▸ Your assignment
Extend the blog post below on suburban teens taking up rockabilly style, starting right after its last sentence.

▸ Text passage
BONJOUR. JE SUIS GAUCHE DERRIERE!!!1

I just got an MLM spam in babelfished French. Best quotes:

Comment employer “win-win” strategique pour votre success est virtually guaranteed par les associations avec mille d’autres vendeurs onlines.

Troisieme: The USA TODAY a reporte que 170,000 hommes nous ajoutent chaque 24 heures. Beacoup des hommes intelligents deviennent riches a l’aide de l’Internet. C’est un commencement!

D. Kukkee du Canada dit que sa vie change quand il comprend la simplicite du process automatique proposant par FrancePay Powerline systeme. Mon reve est realite. Merci beacoup a FrancePay.

The current mode of suburban rebellion

At least where I live, the wealthy children of the middle class have embraced rockabilly “white trash” style, big tattoos, 1961 tough guy facial hair, pimp and hooker and stripper outfits, and chopped fifties cars now pretty much totally. From a subculture it has become the culture for late teen/early 20s kids with money who want to annoy their parents.

It probably works pretty well. I ran across a nude and tattooed picture of a FOAF on myspace and after my initial appreciation for the arrangement of the pixels I thought “wow.. I wonder what her dad is drinking if he knows about this?”

▸ Data shown

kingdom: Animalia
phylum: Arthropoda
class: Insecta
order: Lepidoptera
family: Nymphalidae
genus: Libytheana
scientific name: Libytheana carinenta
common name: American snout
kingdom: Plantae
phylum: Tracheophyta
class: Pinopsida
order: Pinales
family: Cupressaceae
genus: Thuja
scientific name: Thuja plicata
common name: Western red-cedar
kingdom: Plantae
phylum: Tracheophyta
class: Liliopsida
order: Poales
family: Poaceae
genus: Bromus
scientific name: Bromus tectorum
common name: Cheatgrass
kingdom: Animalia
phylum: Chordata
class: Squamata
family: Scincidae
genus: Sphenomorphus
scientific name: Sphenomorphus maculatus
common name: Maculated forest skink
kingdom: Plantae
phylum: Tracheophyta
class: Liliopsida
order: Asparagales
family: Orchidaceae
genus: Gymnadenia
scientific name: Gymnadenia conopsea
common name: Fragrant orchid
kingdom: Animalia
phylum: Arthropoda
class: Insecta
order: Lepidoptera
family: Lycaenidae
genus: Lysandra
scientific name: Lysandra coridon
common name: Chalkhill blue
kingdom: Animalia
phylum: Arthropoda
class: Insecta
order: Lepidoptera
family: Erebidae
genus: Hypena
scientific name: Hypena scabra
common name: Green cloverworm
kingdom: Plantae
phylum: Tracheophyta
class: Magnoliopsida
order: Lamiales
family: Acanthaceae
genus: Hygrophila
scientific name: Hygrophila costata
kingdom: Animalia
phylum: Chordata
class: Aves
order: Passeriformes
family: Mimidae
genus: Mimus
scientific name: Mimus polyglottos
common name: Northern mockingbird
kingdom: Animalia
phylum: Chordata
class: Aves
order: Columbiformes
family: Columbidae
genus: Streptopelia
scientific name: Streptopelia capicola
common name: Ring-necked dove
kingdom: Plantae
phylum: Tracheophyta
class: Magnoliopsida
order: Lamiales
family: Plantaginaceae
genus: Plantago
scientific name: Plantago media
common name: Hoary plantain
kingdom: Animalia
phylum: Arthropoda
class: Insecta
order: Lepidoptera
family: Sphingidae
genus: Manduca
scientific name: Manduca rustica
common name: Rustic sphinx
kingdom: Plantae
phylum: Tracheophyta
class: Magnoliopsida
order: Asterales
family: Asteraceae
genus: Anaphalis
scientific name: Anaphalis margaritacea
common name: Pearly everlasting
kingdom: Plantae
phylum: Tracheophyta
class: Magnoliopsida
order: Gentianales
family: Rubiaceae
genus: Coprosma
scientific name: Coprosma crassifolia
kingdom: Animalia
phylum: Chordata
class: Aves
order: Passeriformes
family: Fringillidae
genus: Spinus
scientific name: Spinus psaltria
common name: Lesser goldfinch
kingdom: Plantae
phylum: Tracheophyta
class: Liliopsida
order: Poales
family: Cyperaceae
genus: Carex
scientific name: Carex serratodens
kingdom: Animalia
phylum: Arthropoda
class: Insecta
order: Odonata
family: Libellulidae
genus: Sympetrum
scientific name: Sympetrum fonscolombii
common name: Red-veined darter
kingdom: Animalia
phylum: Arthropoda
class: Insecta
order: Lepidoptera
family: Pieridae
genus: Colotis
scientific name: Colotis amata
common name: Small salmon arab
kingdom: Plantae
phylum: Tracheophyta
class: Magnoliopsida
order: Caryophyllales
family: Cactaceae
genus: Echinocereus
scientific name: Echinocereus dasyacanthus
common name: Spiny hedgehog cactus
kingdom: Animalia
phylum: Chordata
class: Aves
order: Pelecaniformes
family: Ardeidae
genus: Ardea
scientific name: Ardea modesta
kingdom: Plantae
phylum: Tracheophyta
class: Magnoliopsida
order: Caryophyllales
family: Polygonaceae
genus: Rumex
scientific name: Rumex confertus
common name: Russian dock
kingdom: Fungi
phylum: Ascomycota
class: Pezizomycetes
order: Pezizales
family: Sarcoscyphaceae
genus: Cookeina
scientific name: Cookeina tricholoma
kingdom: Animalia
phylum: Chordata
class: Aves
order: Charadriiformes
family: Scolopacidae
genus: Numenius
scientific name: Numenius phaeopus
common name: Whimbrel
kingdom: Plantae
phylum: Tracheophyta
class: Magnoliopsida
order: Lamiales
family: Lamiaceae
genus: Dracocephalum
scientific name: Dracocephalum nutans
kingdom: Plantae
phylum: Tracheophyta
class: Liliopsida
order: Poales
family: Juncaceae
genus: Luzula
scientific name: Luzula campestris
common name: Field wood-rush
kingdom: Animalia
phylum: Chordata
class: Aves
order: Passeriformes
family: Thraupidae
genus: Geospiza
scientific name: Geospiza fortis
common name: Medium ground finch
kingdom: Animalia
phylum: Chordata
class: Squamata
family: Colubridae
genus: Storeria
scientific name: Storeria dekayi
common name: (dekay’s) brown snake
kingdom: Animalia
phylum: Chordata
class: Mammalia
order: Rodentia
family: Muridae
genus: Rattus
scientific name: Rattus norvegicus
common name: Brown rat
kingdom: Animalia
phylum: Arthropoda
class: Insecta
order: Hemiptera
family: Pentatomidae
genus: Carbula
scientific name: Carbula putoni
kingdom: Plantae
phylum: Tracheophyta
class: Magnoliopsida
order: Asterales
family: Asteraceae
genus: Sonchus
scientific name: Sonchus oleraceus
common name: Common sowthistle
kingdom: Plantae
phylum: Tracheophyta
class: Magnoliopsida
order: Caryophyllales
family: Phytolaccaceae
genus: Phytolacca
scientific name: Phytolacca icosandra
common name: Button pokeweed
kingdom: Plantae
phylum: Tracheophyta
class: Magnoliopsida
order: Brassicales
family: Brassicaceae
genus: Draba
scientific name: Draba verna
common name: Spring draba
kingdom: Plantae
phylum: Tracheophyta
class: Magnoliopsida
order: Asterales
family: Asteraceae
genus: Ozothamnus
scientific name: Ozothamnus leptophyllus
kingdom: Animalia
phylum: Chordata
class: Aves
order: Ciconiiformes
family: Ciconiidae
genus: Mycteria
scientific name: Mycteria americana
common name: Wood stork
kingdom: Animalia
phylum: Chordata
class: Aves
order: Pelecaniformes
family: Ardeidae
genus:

▸ Task response
The last time I can remember rockabilly/greaser culture being the dominant one around here was in 1981 or so, when we were waging little wars under an aw-shucks brylcreemed president.. hey! Now I don’t have to ask any of you to deconstruct this!

March onwards, freedom hookers and victory pimps!

Once again a quick update, folks

These are our current bullet points and talking points. Let’s all remember to stay on message and keep focused as we move ahead. Key issues for this month are:

  • Getting gerunds back in our classrooms
  • Virtual cockfighting
  • Bringing back the “party ball”
  • Unregulated pants
  • Aggressive street blogging
  • Puncturing the myth of the “laws of thermodynamics”
  • Substandard flan
  • Micronesia: The New Threat from the Sea
  • The law of unintended weimaraners

Scenes from a burger joint

Beefy thirtyish goateed office guys at next table bitching about sports. Dominant silverback announces the he prefers sports to arguing, questions “are we getting rid of hockey?”

Two minutes later he declares, dead serious: “I wonder when they’ll do a reality show about us? It’d be better than most of them.”

His followers nod and agree through fry-filled mouths.